Return the records below in full. Keep every word exact and skip the images.
─── The data
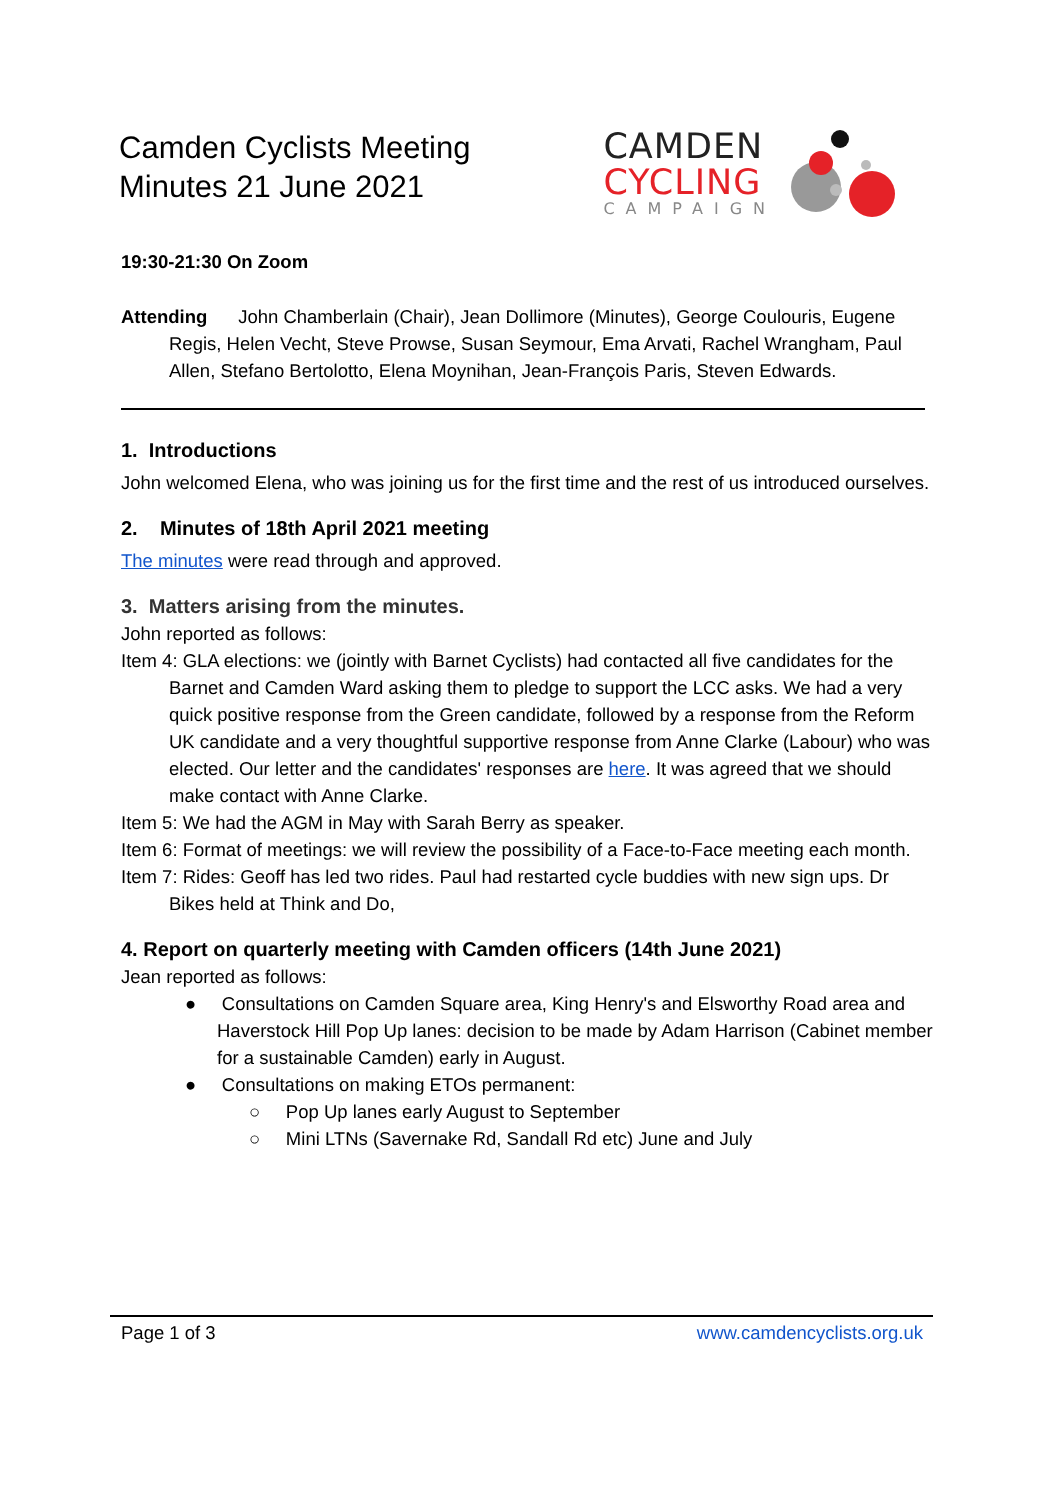Camden Cyclists Meeting
Minutes 21 June 2021
CAMDEN
CYCLING
CAMPAIGN
19:30-21:30 On Zoom
Attending John Chamberlain (Chair), Jean Dollimore (Minutes), George Coulouris, Eugene Regis, Helen Vecht, Steve Prowse, Susan Seymour, Ema Arvati, Rachel Wrangham, Paul Allen, Stefano Bertolotto, Elena Moynihan, Jean-François Paris, Steven Edwards.
1. Introductions
John welcomed Elena, who was joining us for the first time and the rest of us introduced ourselves.
2. Minutes of 18th April 2021 meeting
The minutes were read through and approved.
3. Matters arising from the minutes.
John reported as follows:
Item 4: GLA elections: we (jointly with Barnet Cyclists) had contacted all five candidates for the Barnet and Camden Ward asking them to pledge to support the LCC asks. We had a very quick positive response from the Green candidate, followed by a response from the Reform UK candidate and a very thoughtful supportive response from Anne Clarke (Labour) who was elected. Our letter and the candidates' responses are here. It was agreed that we should make contact with Anne Clarke.
Item 5: We had the AGM in May with Sarah Berry as speaker.
Item 6: Format of meetings: we will review the possibility of a Face-to-Face meeting each month.
Item 7: Rides: Geoff has led two rides. Paul had restarted cycle buddies with new sign ups. Dr Bikes held at Think and Do,
4. Report on quarterly meeting with Camden officers (14th June 2021)
Jean reported as follows:
● Consultations on Camden Square area, King Henry's and Elsworthy Road area and Haverstock Hill Pop Up lanes: decision to be made by Adam Harrison (Cabinet member for a sustainable Camden) early in August.
● Consultations on making ETOs permanent:
○ Pop Up lanes early August to September
○ Mini LTNs (Savernake Rd, Sandall Rd etc) June and July
Page 1 of 3 www.camdencyclists.org.uk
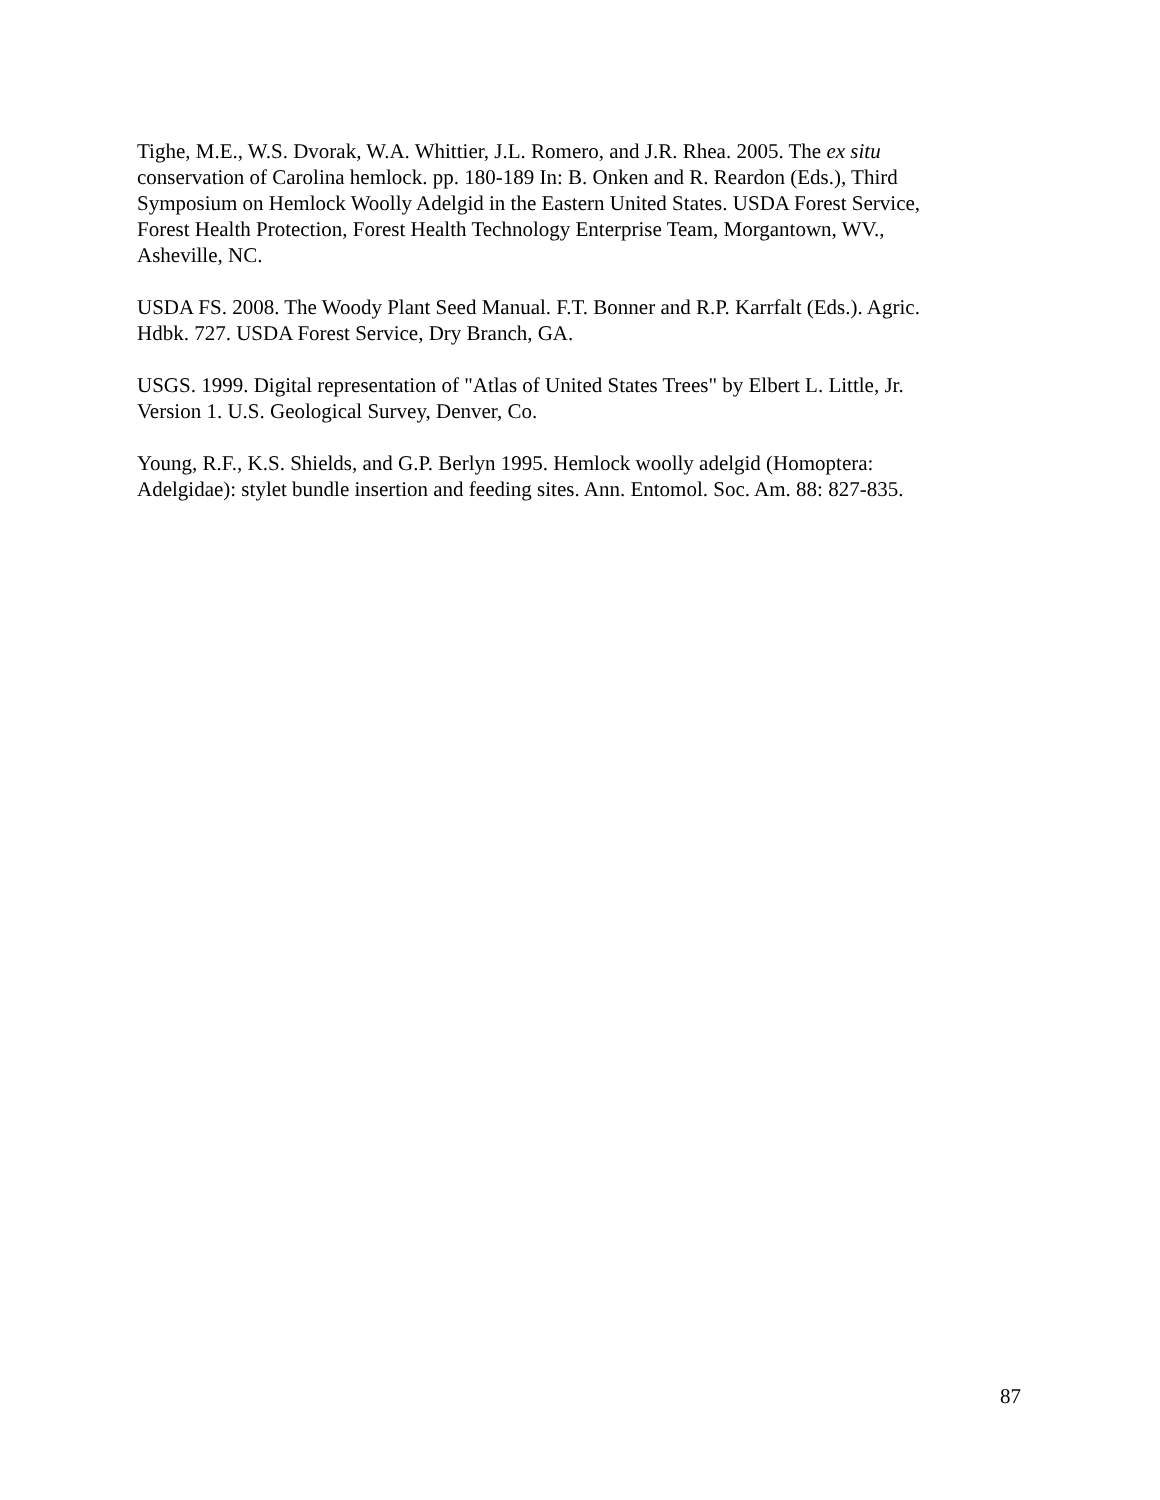Tighe, M.E., W.S. Dvorak, W.A. Whittier, J.L. Romero, and J.R. Rhea. 2005. The ex situ
conservation of Carolina hemlock. pp. 180-189 In: B. Onken and R. Reardon (Eds.), Third
Symposium on Hemlock Woolly Adelgid in the Eastern United States. USDA Forest Service,
Forest Health Protection, Forest Health Technology Enterprise Team, Morgantown, WV.,
Asheville, NC.
USDA FS. 2008. The Woody Plant Seed Manual. F.T. Bonner and R.P. Karrfalt (Eds.). Agric.
Hdbk. 727. USDA Forest Service, Dry Branch, GA.
USGS. 1999. Digital representation of "Atlas of United States Trees" by Elbert L. Little, Jr.
Version 1. U.S. Geological Survey, Denver, Co.
Young, R.F., K.S. Shields, and G.P. Berlyn 1995. Hemlock woolly adelgid (Homoptera:
Adelgidae): stylet bundle insertion and feeding sites. Ann. Entomol. Soc. Am. 88: 827-835.
87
──────
▶ **Written solution**
Camden Cyclists Meeting
Minutes 21 June 2021
CAMDEN
CYCLING
CAMPAIGN
19:30-21:30 On Zoom
Attending John Chamberlain (Chair), Jean Dollimore (Minutes), George Coulouris, Eugene Regis, Helen Vecht, Steve Prowse, Susan Seymour, Ema Arvati, Rachel Wrangham, Paul Allen, Stefano Bertolotto, Elena Moynihan, Jean-François Paris, Steven Edwards.
1. Introductions
John welcomed Elena, who was joining us for the first time and the rest of us introduced ourselves.
2. Minutes of 18th April 2021 meeting
The minutes were read through and approved.
3. Matters arising from the minutes.
John reported as follows:
Item 4: GLA elections: we (jointly with Barnet Cyclists) had contacted all five candidates for the Barnet and Camden Ward asking them to pledge to support the LCC asks. We had a very quick positive response from the Green candidate, followed by a response from the Reform UK candidate and a very thoughtful supportive response from Anne Clarke (Labour) who was elected. Our letter and the candidates' responses are here. It was agreed that we should make contact with Anne Clarke.
Item 5: We had the AGM in May with Sarah Berry as speaker.
Item 6: Format of meetings: we will review the possibility of a Face-to-Face meeting each month.
Item 7: Rides: Geoff has led two rides. Paul had restarted cycle buddies with new sign ups. Dr Bikes held at Think and Do,
4. Report on quarterly meeting with Camden officers (14th June 2021)
Jean reported as follows:
● Consultations on Camden Square area, King Henry's and Elsworthy Road area and Haverstock Hill Pop Up lanes: decision to be made by Adam Harrison (Cabinet member for a sustainable Camden) early in August.
● Consultations on making ETOs permanent:
○ Pop Up lanes early August to September
○ Mini LTNs (Savernake Rd, Sandall Rd etc) June and July
Page 1 of 3 www.camdencyclists.org.uk
Tighe, M.E., W.S. Dvorak, W.A. Whittier, J.L. Romero, and J.R. Rhea. 2005. The ex situ
conservation of Carolina hemlock. pp. 180-189 In: B. Onken and R. Reardon (Eds.), Third
Symposium on Hemlock Woolly Adelgid in the Eastern United States. USDA Forest Service,
Forest Health Protection, Forest Health Technology Enterprise Team, Morgantown, WV.,
Asheville, NC.
USDA FS. 2008. The Woody Plant Seed Manual. F.T. Bonner and R.P. Karrfalt (Eds.). Agric.
Hdbk. 727. USDA Forest Service, Dry Branch, GA.
USGS. 1999. Digital representation of "Atlas of United States Trees" by Elbert L. Little, Jr.
Version 1. U.S. Geological Survey, Denver, Co.
Young, R.F., K.S. Shields, and G.P. Berlyn 1995. Hemlock woolly adelgid (Homoptera:
Adelgidae): stylet bundle insertion and feeding sites. Ann. Entomol. Soc. Am. 88: 827-835.
87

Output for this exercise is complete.